§ About this task
Select every line containing the word "Wartość" from the material, and copy those lines.

§ Record excerpts
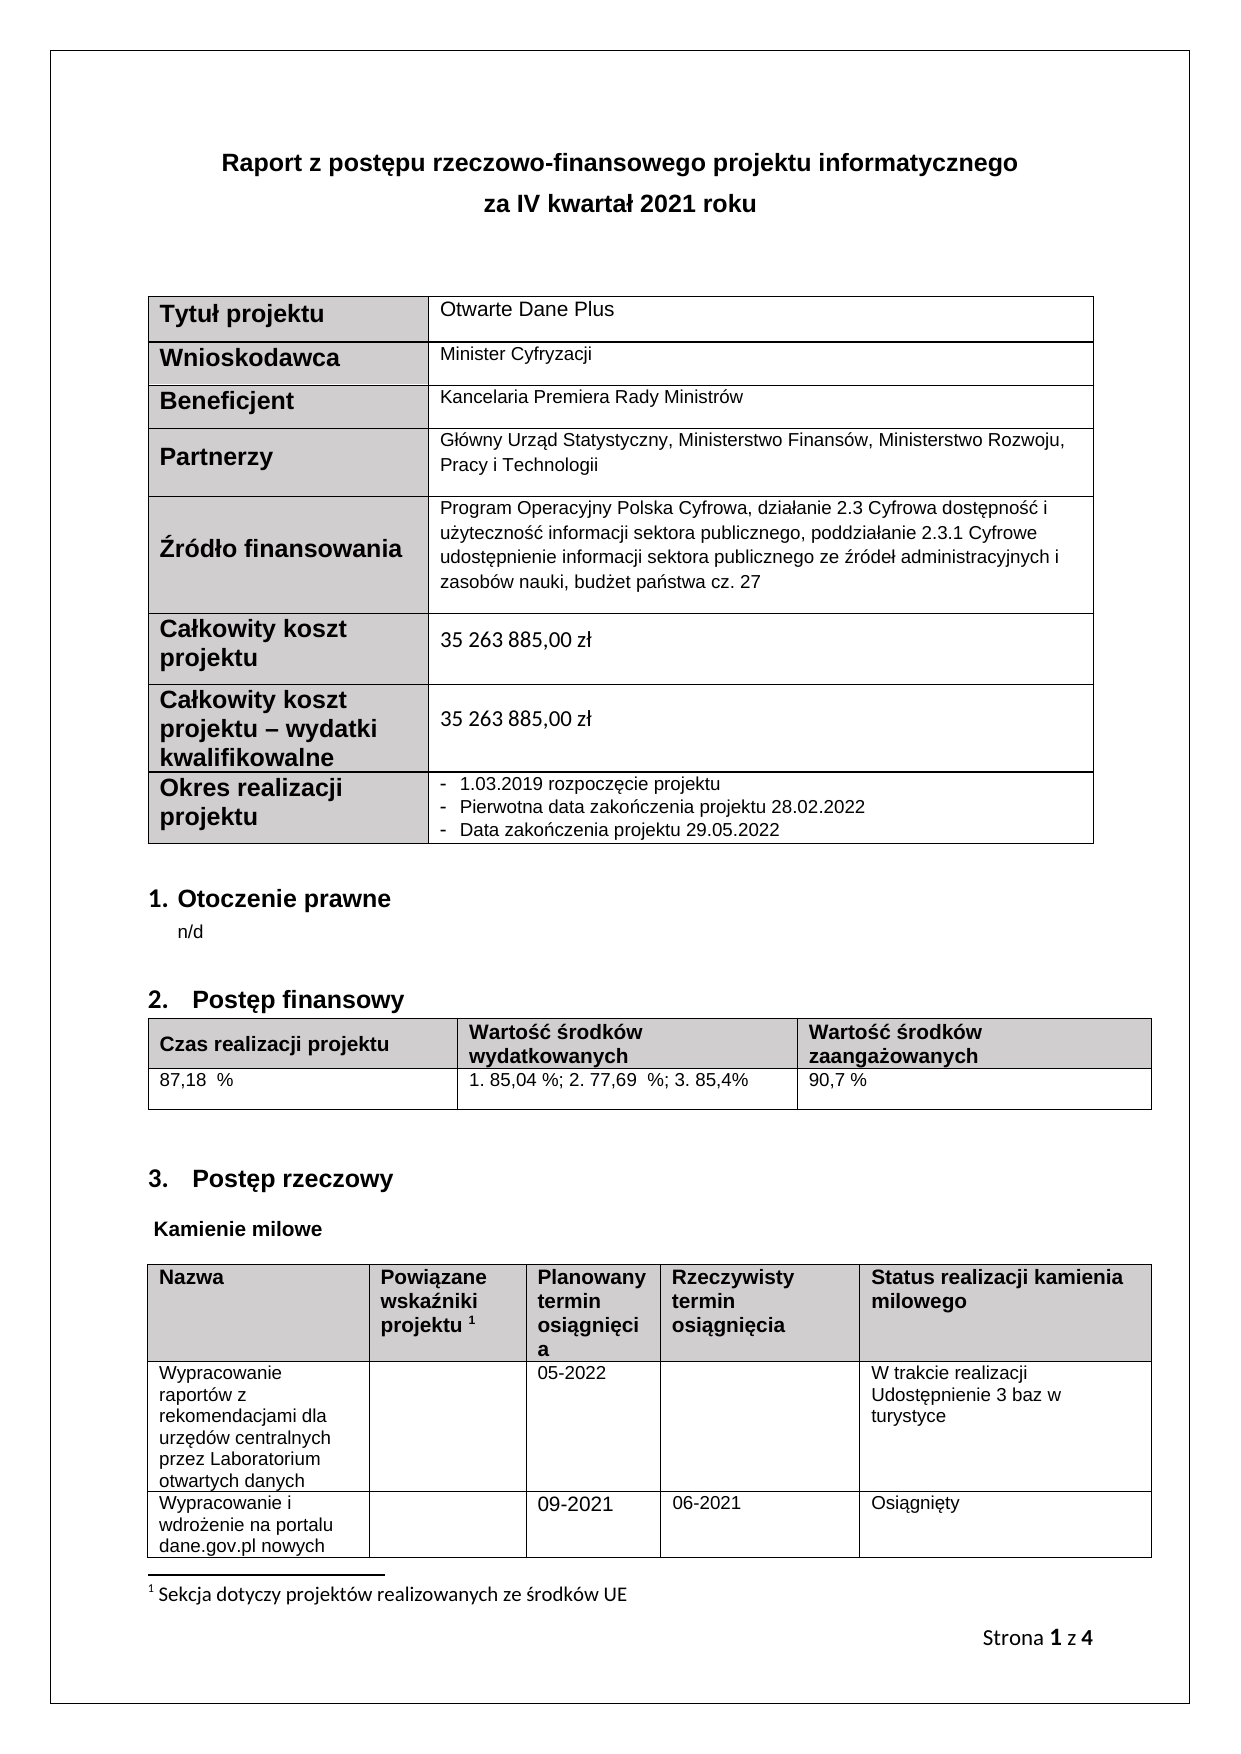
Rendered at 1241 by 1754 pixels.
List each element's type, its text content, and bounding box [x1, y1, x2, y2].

table_cell Minister Cyfryzacji [429, 343, 1093, 384]
table_cell 1.03.2019 rozpoczęcie projektu Pierwotna data zakończenia projektu 28.02.2022 Data zakończenia projektu 29.05.2022 [429, 773, 1093, 843]
subtitle Raport z postępu rzeczowo-finansowego projektu informatycznego [148, 147, 1093, 176]
subtitle za IV kwartał 2021 roku [148, 189, 1093, 217]
table_cell Całkowity koszt projektu [149, 614, 428, 684]
table_cell Program Operacyjny Polska Cyfrowa, działanie 2.3 Cyfrowa dostępność i użyteczność informacji sektora publicznego, poddziałanie 2.3.1 Cyfrowe udostępnienie informacji sektora publicznego ze źródeł administracyjnych i zasobów nauki, budżet państwa cz. 27 [429, 497, 1093, 613]
table_cell 1. 85,04 %; 2. 77,69 %; 3. 85,4% [458, 1069, 797, 1109]
table_header Wartość środków zaangażowanych [798, 1019, 1151, 1068]
table_cell [370, 1362, 526, 1491]
table_cell 35 263 885,00 zł [429, 614, 1093, 684]
subtitle Kamienie milowe [148, 1217, 1093, 1241]
table_cell [370, 1492, 526, 1557]
table_header Wartość środków wydatkowanych [458, 1019, 797, 1068]
subtitle n/d [148, 921, 1093, 943]
subtitle Postęp finansowy [148, 983, 1093, 1016]
table_cell Wypracowanie raportów z rekomendacjami dla urzędów centralnych przez Laboratorium otwartych danych [148, 1362, 369, 1491]
table_cell 87,18 % [149, 1069, 457, 1109]
table_header Powiązane wskaźniki projektu [370, 1265, 526, 1361]
table_cell Kancelaria Premiera Rady Ministrów [429, 386, 1093, 428]
table_header Otwarte Dane Plus [429, 297, 1093, 341]
table_cell 09-2021 [527, 1492, 660, 1557]
table_cell 90,7 % [798, 1069, 1151, 1109]
subtitle Otoczenie prawne [148, 881, 1063, 914]
table_cell W trakcie realizacji Udostępnienie 3 baz w turystyce [860, 1362, 1151, 1491]
table_cell 35 263 885,00 zł [429, 685, 1093, 771]
subtitle Postęp rzeczowy [148, 1161, 1093, 1194]
table_cell 05-2022 [527, 1362, 660, 1491]
table_header Status realizacji kamienia milowego [860, 1265, 1151, 1361]
table_cell Wnioskodawca [149, 343, 428, 384]
table_header Planowany termin osiągnięcia [527, 1265, 660, 1361]
table_cell Osiągnięty [860, 1492, 1151, 1557]
table_header Czas realizacji projektu [149, 1019, 457, 1068]
table_cell Całkowity koszt projektu – wydatki kwalifikowalne [149, 685, 428, 771]
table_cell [291, 1492, 369, 1557]
table_cell Okres realizacji projektu [149, 773, 428, 843]
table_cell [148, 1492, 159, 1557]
table_header Nazwa [148, 1265, 369, 1361]
table_cell Główny Urząd Statystyczny, Ministerstwo Finansów, Ministerstwo Rozwoju, Pracy i Technologii [429, 429, 1093, 496]
table_cell Partnerzy [149, 429, 428, 496]
table_cell Beneficjent [149, 386, 428, 428]
table_header Tytuł projektu [149, 297, 428, 341]
table_cell [661, 1362, 859, 1491]
table_cell 06-2021 [661, 1492, 859, 1557]
table_header Rzeczywisty termin osiągnięcia [661, 1265, 859, 1361]
table_cell Źródło finansowania [149, 497, 428, 613]
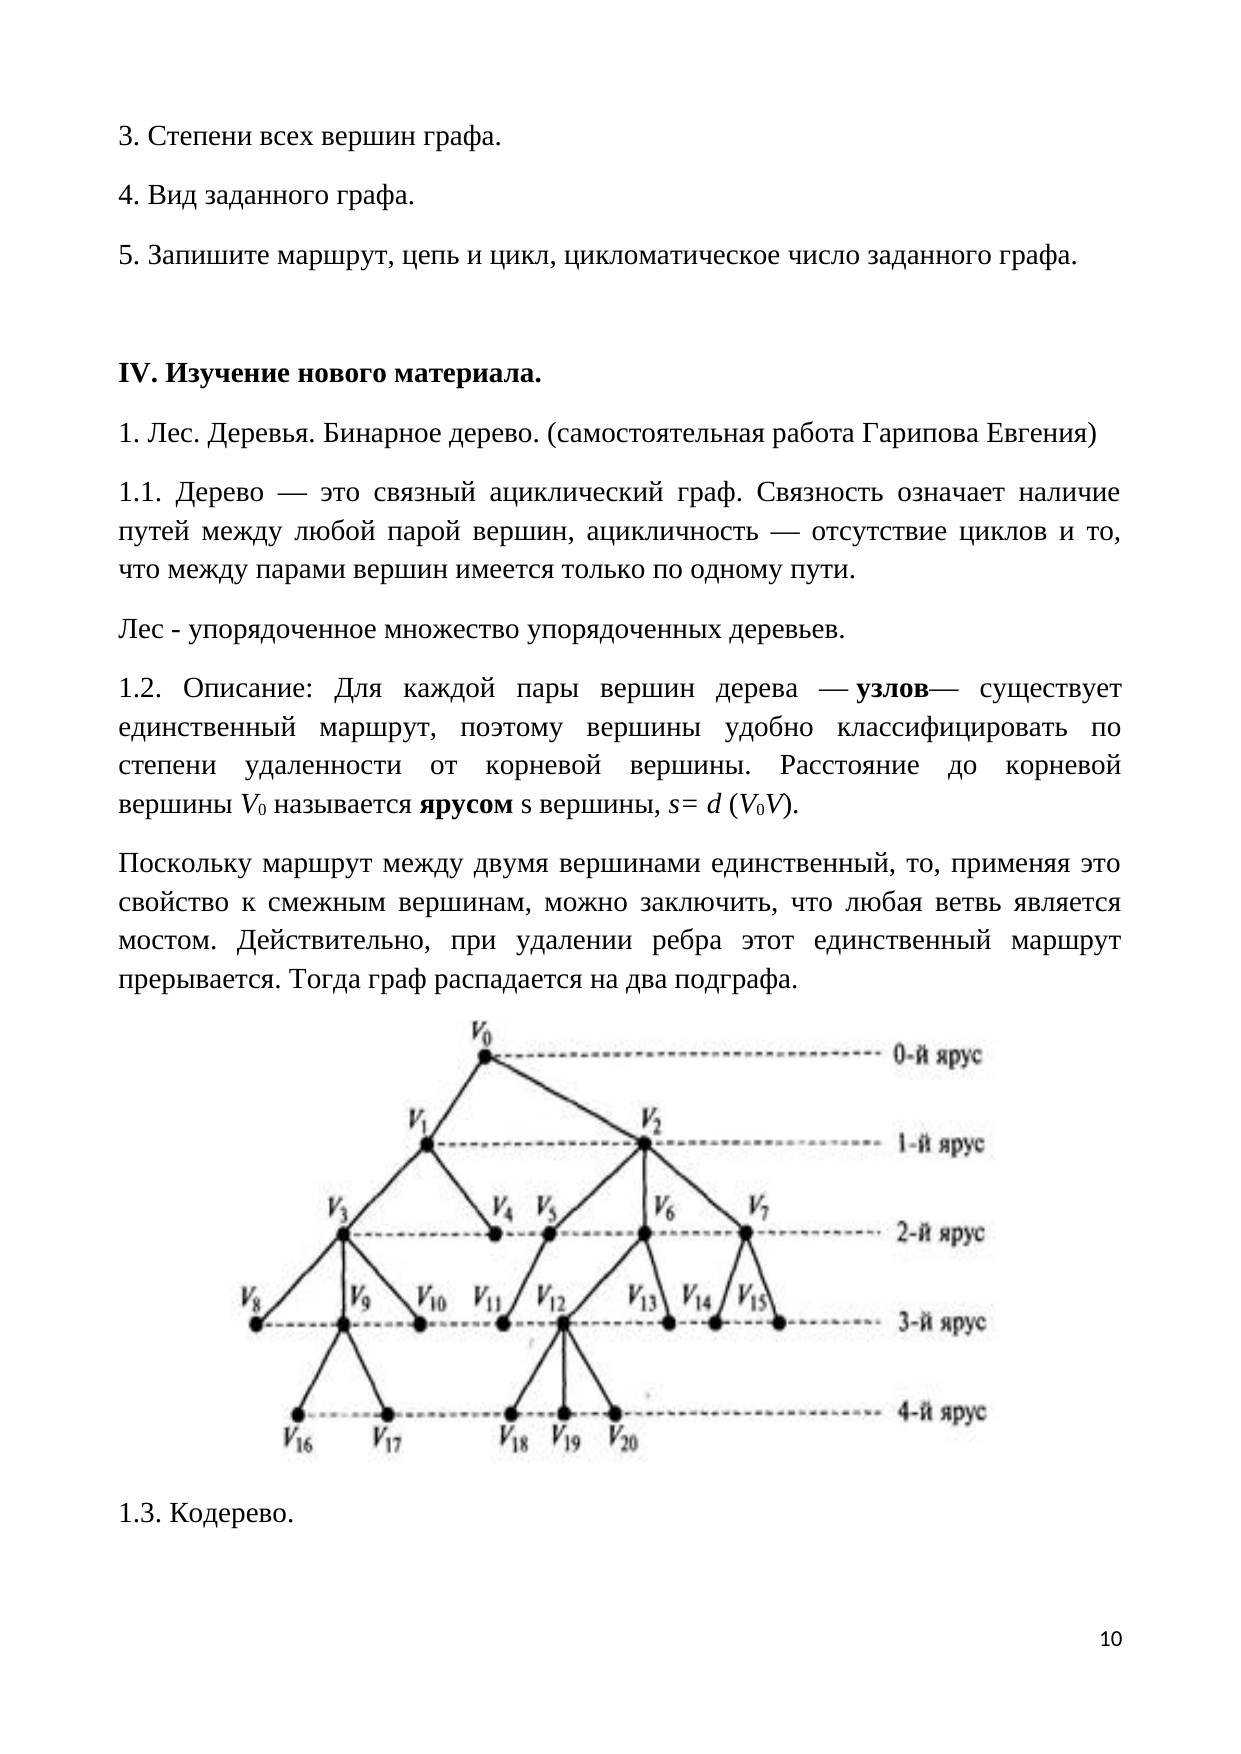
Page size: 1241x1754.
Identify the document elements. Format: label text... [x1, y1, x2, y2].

§ Task response
table_header Wartość środków zaangażowanych [798, 1019, 1151, 1068]
table_header Wartość środków wydatkowanych [458, 1019, 797, 1068]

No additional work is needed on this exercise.